Many of you may remember my wave of enthusiasm as I read the Possession books, Possession, Surrender, and Abandon. Well, on the same night during which I reviewed Abandon, I also wrote a spoiler-ridden review to get some of my . . . Emotional blockages out of the way. During a recent laptop overhaul I discovered this review that I had intended to post at some point, and decided that the time is now. There will be spoilers. You probably won’t get it if you haven’t read the book. You might not get it even if you have read the book. I hope this gives you a little bit of insight into how my brain actually works, as there’s quite the difference between the reviews I usually post and the initial spasm I experience after finishing a book. I hope you enjoy it despite or because of those reasons. Here, in its entirety, is my spoiler review, sans edits since my original brain splat.
Though I really loved Possession and Surrender, there was something about Abandon that made it so perfect I couldn’t breath while I was finishing it. It wasn’t even that late at night when I was reading, so I can’t blame exhaustion for my overemotional breakdown like I can with most of the books I’ve lost it over. I was sitting there, nine thirty at night, huddled in a corner even though it was 85 degrees in the dark, and I couldn’t believe what’d just happened. This happened three times, with building intensity.
First, Laurel fell. I had to read everything from both Zenn and Jag’s point of view several times because I could not comprehend what had just happened. When I did get the basics (Vi’s mom just fell off a hoverboard, everybody freeze and decide that since she knew the risks it’s okay she died), I thought for a few minutes that Zenn had killed her. I felt relief, because I was ready for Zenn to freaking commit to a side already. I also felt despair, because a. Vi had lost her mother and b. Thane had lost his wife without really reconciling with her like I’d hoped he would. Also c. d. e. and f., but that’s more detail than I need to get into.
Then, Thane sacrificed himself for the good of the Resistance. That was the way for him to die. It was perfect and beautiful and so, so tragic. My jaw actually dropped, which I’ve been noticing happening for a long time, but haven’t noticed often. It dropped lower than it’d ever dropped, I do believe. The emotional cascade nearly made me stop reading. But I kept on.
And then Zenn happened. I was literally, really, truly, curled in a ball, dripping tears onto the pages of my pristine copy of Abandoned. I didn’t even have the presence of mind to care. I had expected Vi to be the one to go, and I was going to be flat out enraged if she dropped off.
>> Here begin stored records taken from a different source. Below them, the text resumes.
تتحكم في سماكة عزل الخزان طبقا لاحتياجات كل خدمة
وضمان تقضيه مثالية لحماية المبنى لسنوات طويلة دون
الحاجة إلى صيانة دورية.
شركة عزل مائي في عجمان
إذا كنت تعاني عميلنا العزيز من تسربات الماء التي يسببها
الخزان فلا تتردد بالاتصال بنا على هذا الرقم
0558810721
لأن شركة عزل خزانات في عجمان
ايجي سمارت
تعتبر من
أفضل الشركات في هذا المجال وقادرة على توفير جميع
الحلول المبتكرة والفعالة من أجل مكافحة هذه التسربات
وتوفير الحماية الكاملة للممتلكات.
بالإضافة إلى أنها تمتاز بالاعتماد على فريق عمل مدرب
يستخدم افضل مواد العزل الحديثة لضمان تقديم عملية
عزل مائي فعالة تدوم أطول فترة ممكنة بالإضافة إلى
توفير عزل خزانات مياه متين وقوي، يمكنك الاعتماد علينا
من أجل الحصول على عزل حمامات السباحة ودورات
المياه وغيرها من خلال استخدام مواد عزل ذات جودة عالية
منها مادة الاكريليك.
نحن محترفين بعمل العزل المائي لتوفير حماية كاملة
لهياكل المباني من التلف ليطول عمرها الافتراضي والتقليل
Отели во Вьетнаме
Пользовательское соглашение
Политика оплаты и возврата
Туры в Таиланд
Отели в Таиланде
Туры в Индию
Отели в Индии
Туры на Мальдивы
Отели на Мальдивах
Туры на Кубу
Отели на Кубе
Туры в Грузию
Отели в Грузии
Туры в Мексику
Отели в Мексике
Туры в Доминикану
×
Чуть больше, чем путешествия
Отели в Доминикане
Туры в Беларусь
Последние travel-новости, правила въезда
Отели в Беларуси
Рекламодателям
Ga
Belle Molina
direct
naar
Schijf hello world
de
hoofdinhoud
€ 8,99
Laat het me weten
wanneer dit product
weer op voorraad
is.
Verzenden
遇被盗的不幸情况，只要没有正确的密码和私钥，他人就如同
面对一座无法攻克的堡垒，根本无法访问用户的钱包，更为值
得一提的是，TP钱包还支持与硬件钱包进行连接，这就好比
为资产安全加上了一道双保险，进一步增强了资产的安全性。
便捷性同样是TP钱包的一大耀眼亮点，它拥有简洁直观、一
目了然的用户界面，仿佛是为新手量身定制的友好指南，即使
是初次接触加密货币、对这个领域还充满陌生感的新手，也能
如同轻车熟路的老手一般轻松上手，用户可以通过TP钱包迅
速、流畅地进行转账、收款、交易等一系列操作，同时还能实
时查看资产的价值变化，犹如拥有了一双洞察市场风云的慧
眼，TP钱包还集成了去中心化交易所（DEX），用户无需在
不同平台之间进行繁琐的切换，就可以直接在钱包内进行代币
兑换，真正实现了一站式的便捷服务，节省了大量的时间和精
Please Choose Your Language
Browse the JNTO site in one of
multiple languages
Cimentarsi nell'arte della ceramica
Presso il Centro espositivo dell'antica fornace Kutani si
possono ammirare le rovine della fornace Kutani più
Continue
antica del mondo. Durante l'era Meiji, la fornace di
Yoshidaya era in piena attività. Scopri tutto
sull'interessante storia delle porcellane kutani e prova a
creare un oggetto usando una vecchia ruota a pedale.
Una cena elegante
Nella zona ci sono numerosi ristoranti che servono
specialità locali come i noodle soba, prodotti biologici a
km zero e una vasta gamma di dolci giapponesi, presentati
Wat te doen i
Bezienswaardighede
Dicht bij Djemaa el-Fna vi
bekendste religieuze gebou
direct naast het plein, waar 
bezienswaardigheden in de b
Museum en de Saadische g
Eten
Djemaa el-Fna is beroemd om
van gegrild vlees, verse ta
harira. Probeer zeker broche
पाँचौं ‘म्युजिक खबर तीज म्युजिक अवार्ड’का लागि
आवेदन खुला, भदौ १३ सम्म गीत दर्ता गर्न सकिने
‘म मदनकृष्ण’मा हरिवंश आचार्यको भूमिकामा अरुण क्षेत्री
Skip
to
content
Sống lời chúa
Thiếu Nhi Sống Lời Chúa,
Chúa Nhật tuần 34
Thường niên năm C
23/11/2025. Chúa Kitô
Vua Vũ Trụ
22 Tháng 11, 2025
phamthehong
I was so surprised. I, again, couldn’t figure out what had happened. I hadn’t even thought to mentally prepare for Zenn dying. I had expected to be left with the opposing points of the love triangle, a bitter old lady with a thousand cats still wondering what would have happened if Vi had survived. Instead I was a blob of person-mush, falling apart for someone I had barely tolerated for most of the book. Me and Zenn had some problems, to say the least. But everything, and I do mean everything was redeemed with his last italicized thoughts, and I am still trying to deal with his death. I don’t think I’ve fully accepted it yet.
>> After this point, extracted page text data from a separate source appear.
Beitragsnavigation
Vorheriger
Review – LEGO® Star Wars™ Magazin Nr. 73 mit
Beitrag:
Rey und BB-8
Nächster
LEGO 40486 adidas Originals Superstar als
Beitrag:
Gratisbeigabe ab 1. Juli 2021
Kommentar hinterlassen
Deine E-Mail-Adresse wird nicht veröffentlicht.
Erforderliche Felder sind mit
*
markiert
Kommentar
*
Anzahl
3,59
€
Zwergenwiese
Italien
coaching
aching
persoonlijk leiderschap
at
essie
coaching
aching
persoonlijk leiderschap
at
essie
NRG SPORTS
I am now forcing myself to move past the deaths, and focus on some of the other things, the thing I’m focusing on being the plot. I read all three books in a few days, really back to back, so the plot is kind of a flowing line through the whole story span (not really plot arc. There are a ton of those within the story span. It’s very confusing), but I ran into a bit of a hitch in my flawless reading plan when I was about ¾ of the way through Abandon. It corresponded with the weather taking a turn for the hot, I do believe, but I went to bed late one night and when I woke up didn’t feel the need to read my book for like eight hours, which was a lot for me. It was a good thing for me personally, actually, I did a ton of classwork and worked out in the time I spent away from my book, but I did lose a little bit of that fluidity with the plot line. I went back later in the day and nearly died from plot angst, though, so I apparently didn’t lose all of my memory.
There wasn’t one event that drove me away from the book, but about 105% of the reason was because of Zenn’s narration, I do believe. I got really tired of him and Saffediene and Vi and all that suck, because two love triangles is just too much for a book to handle. I got tired of him worrying about which side to pick, as I’d already mentioned. He needed to just commit, to a side, to a girl, to an ally (the thought of him leaving Jag again was also not attractive to me). I needed to get out of his head for a while, I think. I started back on with a Jag chapter, and I think that was really good for me because I regained my faith in Elana Johnson’s (awesome) writing expertise and remembered that I really loved everyone except for Zenn.